*** STORED DATA

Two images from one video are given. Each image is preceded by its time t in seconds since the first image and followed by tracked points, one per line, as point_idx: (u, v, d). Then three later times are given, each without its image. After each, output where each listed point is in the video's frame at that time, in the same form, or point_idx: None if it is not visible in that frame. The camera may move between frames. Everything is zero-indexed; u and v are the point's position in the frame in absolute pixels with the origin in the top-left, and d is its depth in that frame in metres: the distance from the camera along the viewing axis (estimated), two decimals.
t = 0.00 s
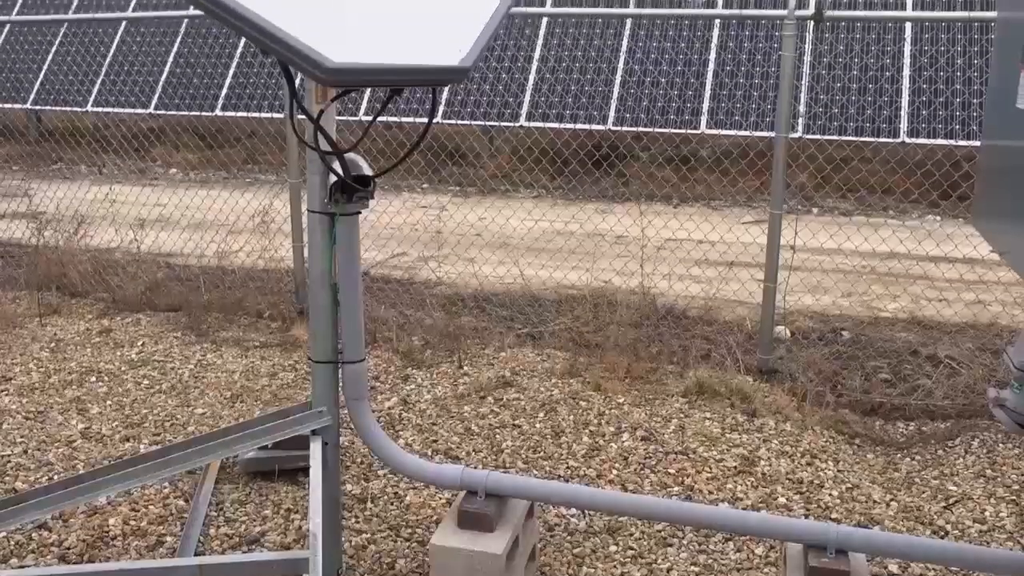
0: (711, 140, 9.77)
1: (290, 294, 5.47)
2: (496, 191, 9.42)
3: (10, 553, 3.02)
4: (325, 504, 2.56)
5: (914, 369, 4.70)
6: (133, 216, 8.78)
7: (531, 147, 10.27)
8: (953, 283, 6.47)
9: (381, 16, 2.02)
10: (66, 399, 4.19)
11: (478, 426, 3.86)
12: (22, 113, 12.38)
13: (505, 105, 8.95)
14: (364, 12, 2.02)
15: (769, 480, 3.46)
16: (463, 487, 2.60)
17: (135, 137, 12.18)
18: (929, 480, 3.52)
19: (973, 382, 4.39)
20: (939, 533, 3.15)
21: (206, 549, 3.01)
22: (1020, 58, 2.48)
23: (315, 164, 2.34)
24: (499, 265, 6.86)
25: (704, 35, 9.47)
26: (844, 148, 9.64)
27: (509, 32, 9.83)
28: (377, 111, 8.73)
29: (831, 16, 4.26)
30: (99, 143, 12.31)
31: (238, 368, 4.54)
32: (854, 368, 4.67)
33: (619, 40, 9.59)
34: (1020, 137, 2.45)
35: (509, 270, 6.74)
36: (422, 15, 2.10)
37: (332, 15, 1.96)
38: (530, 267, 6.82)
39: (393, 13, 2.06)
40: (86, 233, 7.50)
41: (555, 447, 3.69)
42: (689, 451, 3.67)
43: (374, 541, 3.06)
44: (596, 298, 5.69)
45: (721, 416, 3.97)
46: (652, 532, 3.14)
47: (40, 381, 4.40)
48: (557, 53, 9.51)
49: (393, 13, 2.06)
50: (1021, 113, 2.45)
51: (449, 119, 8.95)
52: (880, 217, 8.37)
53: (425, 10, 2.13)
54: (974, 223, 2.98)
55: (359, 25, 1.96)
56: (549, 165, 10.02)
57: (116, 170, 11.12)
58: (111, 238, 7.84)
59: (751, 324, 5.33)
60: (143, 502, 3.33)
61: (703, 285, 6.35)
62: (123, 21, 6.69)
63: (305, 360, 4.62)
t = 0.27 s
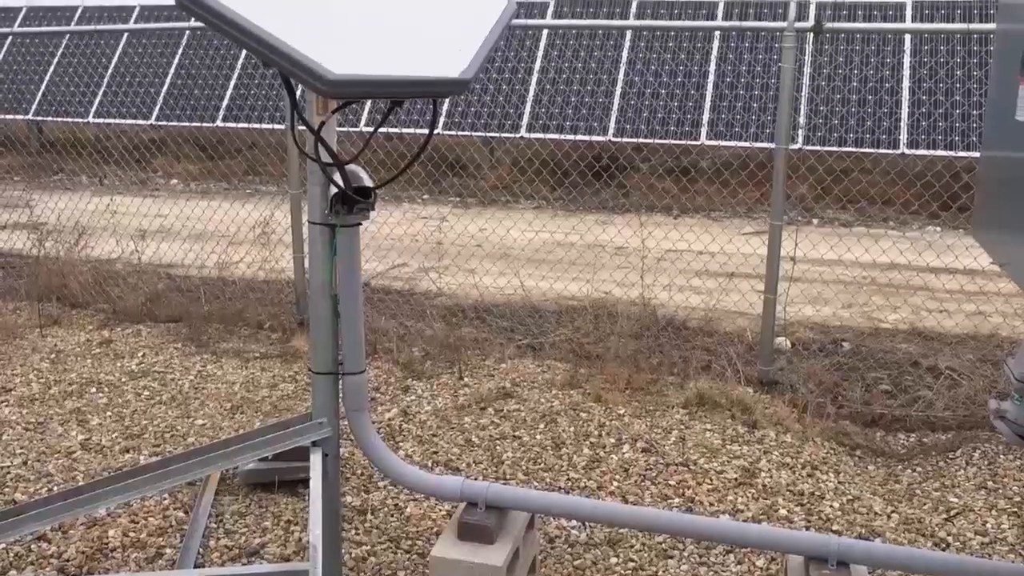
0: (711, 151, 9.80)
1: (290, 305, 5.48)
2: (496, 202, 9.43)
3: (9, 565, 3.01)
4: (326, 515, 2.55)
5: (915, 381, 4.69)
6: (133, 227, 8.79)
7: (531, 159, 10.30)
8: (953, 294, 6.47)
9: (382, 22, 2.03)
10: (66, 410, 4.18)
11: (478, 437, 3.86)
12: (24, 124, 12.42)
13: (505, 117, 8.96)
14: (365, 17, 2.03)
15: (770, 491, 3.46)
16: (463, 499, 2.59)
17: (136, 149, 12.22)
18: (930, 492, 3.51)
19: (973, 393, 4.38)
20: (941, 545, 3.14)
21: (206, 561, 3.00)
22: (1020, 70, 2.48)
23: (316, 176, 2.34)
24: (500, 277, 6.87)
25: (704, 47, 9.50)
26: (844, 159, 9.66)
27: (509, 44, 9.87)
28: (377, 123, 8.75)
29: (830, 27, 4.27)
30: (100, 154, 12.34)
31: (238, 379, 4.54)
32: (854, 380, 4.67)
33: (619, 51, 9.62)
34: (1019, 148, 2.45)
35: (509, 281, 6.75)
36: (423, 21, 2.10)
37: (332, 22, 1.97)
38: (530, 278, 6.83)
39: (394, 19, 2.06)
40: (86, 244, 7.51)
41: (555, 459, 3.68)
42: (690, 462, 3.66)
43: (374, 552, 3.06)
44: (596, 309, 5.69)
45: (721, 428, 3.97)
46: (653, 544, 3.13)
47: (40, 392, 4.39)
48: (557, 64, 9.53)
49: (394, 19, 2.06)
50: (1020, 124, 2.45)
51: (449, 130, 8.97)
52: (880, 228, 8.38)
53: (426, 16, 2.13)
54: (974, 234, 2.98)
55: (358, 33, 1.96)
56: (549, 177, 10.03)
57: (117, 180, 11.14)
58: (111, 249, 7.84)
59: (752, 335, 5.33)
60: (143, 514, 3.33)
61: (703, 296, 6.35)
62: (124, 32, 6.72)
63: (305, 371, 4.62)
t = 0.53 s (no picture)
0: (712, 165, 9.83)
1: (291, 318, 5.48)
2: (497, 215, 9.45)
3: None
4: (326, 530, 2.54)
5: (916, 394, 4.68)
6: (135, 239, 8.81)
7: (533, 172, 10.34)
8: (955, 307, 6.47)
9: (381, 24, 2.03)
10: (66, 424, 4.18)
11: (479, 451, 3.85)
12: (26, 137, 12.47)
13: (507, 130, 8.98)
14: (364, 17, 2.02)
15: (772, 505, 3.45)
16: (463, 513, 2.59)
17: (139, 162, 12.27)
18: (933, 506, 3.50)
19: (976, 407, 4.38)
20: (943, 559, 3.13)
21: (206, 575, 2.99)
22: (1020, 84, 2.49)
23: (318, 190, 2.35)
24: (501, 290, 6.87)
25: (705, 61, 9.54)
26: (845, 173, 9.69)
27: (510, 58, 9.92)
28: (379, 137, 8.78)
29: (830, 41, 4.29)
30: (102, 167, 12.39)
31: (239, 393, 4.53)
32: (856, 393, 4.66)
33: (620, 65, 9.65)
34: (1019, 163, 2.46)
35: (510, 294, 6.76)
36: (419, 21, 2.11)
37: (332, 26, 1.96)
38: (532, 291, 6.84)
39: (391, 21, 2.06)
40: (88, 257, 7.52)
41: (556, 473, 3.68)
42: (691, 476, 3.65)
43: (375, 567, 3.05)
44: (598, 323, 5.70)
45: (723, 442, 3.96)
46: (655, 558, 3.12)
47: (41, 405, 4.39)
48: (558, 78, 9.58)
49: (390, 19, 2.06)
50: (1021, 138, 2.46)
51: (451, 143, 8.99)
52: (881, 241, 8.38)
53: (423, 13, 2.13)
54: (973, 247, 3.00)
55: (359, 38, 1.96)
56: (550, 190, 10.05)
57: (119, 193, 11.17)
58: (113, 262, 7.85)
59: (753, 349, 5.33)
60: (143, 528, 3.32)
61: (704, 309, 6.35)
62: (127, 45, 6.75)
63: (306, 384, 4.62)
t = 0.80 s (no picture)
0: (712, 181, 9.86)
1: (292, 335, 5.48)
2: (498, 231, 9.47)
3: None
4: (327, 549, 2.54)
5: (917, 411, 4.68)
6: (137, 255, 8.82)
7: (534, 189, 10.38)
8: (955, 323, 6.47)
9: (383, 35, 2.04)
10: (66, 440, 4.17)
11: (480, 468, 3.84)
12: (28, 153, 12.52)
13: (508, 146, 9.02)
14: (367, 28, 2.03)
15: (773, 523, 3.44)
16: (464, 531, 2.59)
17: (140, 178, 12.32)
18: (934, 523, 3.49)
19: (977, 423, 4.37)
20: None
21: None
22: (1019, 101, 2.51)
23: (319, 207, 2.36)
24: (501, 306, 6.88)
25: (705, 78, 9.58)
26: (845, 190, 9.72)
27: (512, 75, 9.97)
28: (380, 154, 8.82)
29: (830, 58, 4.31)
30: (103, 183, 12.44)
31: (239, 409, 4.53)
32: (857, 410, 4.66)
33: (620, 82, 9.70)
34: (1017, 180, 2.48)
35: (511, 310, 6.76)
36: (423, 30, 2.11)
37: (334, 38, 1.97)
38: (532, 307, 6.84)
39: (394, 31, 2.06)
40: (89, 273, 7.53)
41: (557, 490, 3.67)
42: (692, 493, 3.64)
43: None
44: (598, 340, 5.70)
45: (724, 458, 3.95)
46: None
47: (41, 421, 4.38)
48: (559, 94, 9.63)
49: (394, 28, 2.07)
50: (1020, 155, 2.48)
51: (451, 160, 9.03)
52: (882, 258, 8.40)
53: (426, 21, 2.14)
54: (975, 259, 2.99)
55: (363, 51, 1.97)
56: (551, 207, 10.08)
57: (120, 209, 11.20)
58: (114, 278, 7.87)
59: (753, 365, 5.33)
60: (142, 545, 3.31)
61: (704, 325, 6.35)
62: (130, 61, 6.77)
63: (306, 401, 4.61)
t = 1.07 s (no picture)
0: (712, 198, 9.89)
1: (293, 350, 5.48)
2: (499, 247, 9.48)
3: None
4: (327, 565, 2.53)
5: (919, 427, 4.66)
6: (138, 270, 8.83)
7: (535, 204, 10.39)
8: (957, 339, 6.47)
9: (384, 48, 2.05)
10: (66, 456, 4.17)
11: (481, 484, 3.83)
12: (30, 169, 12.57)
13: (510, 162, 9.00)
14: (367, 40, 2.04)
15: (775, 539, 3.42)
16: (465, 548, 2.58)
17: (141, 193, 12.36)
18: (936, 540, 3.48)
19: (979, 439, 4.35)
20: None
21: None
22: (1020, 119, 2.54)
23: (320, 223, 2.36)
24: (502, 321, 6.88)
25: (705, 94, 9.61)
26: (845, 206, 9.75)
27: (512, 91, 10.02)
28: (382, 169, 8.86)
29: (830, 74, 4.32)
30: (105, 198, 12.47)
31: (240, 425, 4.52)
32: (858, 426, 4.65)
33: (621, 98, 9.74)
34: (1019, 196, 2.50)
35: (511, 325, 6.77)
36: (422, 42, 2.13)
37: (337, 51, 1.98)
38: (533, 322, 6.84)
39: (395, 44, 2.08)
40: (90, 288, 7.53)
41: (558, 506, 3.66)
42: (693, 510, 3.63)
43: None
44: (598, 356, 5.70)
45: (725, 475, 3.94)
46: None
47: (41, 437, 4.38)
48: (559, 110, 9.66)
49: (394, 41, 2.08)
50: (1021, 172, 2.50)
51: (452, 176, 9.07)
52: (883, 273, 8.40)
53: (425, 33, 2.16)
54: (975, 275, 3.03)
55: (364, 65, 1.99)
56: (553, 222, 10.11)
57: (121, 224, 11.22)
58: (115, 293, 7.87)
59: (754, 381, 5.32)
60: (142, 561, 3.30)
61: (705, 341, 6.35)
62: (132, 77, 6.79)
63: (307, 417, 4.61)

******
*** STORED DATA

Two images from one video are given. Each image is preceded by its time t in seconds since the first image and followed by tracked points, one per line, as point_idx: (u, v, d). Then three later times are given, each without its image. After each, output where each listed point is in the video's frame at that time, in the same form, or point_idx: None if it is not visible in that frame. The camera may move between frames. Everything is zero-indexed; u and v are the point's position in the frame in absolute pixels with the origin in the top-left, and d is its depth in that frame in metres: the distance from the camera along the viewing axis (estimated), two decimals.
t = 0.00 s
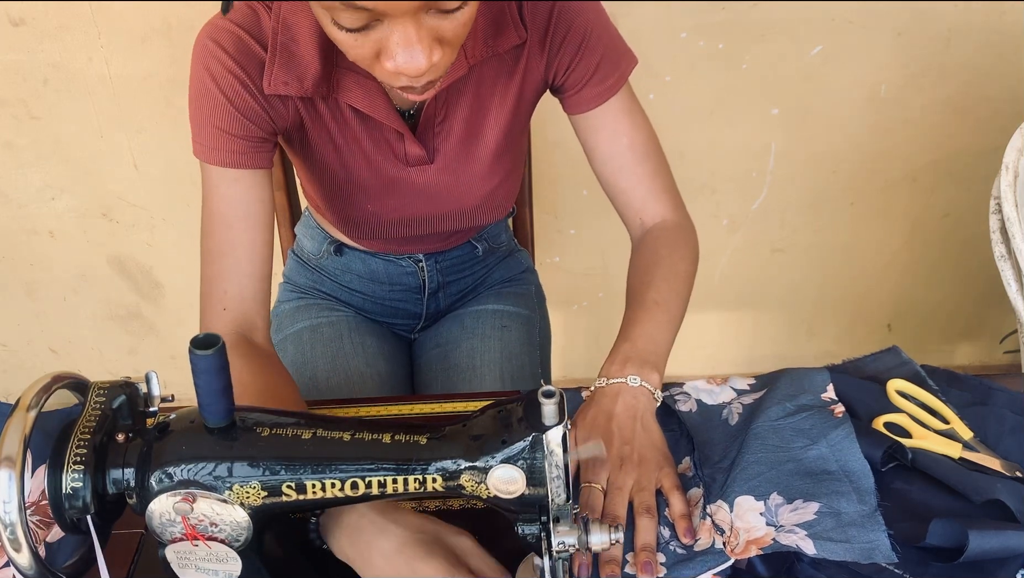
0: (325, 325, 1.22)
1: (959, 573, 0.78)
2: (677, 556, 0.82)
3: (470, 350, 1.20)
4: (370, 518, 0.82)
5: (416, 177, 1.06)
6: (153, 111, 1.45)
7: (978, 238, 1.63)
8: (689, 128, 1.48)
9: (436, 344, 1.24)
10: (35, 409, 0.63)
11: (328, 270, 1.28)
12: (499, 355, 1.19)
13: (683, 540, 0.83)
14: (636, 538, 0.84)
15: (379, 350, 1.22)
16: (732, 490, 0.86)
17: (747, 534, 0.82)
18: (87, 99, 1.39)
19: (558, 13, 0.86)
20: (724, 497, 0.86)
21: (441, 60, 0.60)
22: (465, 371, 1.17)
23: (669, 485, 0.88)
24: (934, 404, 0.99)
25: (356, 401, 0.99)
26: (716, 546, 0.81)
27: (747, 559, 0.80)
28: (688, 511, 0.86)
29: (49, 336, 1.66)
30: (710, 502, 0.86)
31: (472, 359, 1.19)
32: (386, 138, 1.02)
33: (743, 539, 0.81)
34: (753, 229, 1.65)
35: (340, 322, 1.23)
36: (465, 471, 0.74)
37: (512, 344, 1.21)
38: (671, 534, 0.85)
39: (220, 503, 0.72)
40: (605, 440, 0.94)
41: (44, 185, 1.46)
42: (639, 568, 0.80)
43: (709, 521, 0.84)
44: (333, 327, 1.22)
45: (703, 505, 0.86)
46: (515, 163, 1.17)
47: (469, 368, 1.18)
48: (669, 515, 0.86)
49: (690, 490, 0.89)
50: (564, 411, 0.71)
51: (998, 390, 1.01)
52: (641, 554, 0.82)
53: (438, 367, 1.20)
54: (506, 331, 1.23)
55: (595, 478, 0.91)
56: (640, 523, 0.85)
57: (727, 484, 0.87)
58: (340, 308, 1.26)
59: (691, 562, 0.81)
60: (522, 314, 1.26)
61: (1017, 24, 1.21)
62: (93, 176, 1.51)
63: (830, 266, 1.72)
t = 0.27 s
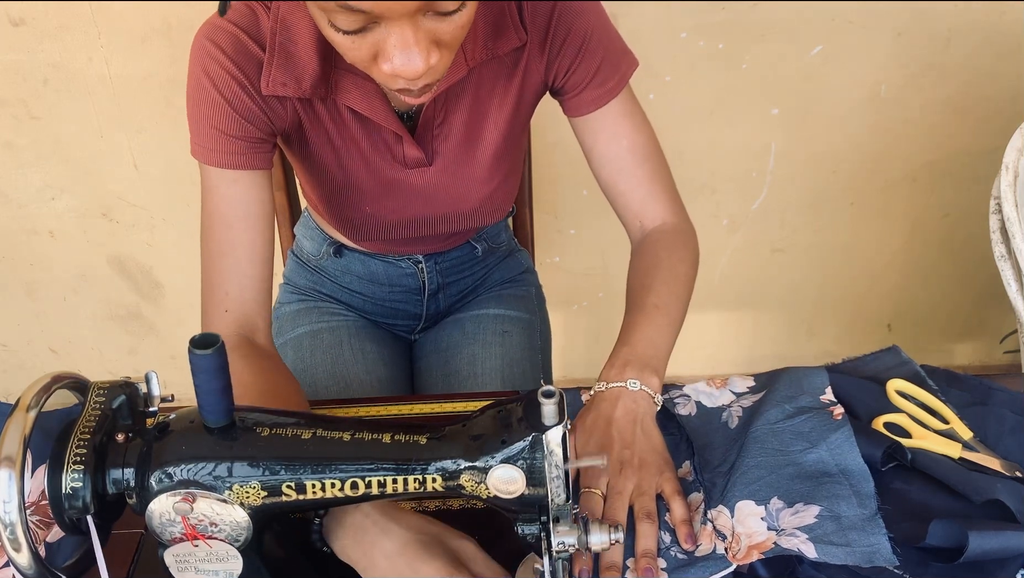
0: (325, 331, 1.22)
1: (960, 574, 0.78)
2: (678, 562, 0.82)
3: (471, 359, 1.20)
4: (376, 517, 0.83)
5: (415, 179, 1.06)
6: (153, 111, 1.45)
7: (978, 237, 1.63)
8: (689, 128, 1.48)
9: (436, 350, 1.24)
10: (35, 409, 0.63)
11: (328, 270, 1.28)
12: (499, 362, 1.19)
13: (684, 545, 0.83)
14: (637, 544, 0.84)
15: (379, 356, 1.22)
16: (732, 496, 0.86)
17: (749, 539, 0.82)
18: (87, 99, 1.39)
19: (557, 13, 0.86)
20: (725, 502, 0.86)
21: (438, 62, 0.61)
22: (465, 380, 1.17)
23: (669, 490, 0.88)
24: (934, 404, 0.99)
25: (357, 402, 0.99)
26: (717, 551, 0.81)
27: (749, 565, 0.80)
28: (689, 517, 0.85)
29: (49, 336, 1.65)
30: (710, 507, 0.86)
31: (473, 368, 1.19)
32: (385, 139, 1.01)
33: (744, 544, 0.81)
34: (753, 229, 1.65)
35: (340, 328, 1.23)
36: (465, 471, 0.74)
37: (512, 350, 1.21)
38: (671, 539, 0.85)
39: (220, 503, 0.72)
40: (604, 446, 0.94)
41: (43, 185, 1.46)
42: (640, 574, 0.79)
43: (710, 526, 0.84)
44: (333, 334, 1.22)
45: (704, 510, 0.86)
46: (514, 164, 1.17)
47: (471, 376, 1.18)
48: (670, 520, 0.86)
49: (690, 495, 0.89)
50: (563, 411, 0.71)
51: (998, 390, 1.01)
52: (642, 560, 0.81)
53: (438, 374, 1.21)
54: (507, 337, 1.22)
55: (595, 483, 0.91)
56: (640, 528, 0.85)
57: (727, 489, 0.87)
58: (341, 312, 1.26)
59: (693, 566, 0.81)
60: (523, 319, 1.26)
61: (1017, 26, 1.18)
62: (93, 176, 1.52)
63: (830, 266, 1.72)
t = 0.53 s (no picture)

******

◆ **PROBLEM STATEMENT**: Using the records above, copy word for word the line with "10: (66, 410, 4.18)", the line with "39: (394, 19, 2.06)", and every line between them.

◆ **ANSWER FOR THE TASK**:
10: (66, 410, 4.18)
11: (478, 437, 3.86)
12: (24, 124, 12.42)
13: (505, 117, 8.96)
14: (365, 17, 2.03)
15: (770, 491, 3.46)
16: (463, 499, 2.59)
17: (136, 149, 12.22)
18: (930, 492, 3.51)
19: (973, 393, 4.38)
20: (941, 545, 3.14)
21: (206, 561, 3.00)
22: (1020, 70, 2.48)
23: (316, 176, 2.34)
24: (500, 277, 6.87)
25: (704, 47, 9.50)
26: (844, 159, 9.66)
27: (509, 44, 9.87)
28: (377, 123, 8.75)
29: (830, 27, 4.27)
30: (100, 154, 12.34)
31: (238, 379, 4.54)
32: (854, 380, 4.67)
33: (619, 51, 9.62)
34: (1019, 148, 2.45)
35: (509, 281, 6.75)
36: (423, 21, 2.10)
37: (332, 22, 1.97)
38: (530, 278, 6.83)
39: (394, 19, 2.06)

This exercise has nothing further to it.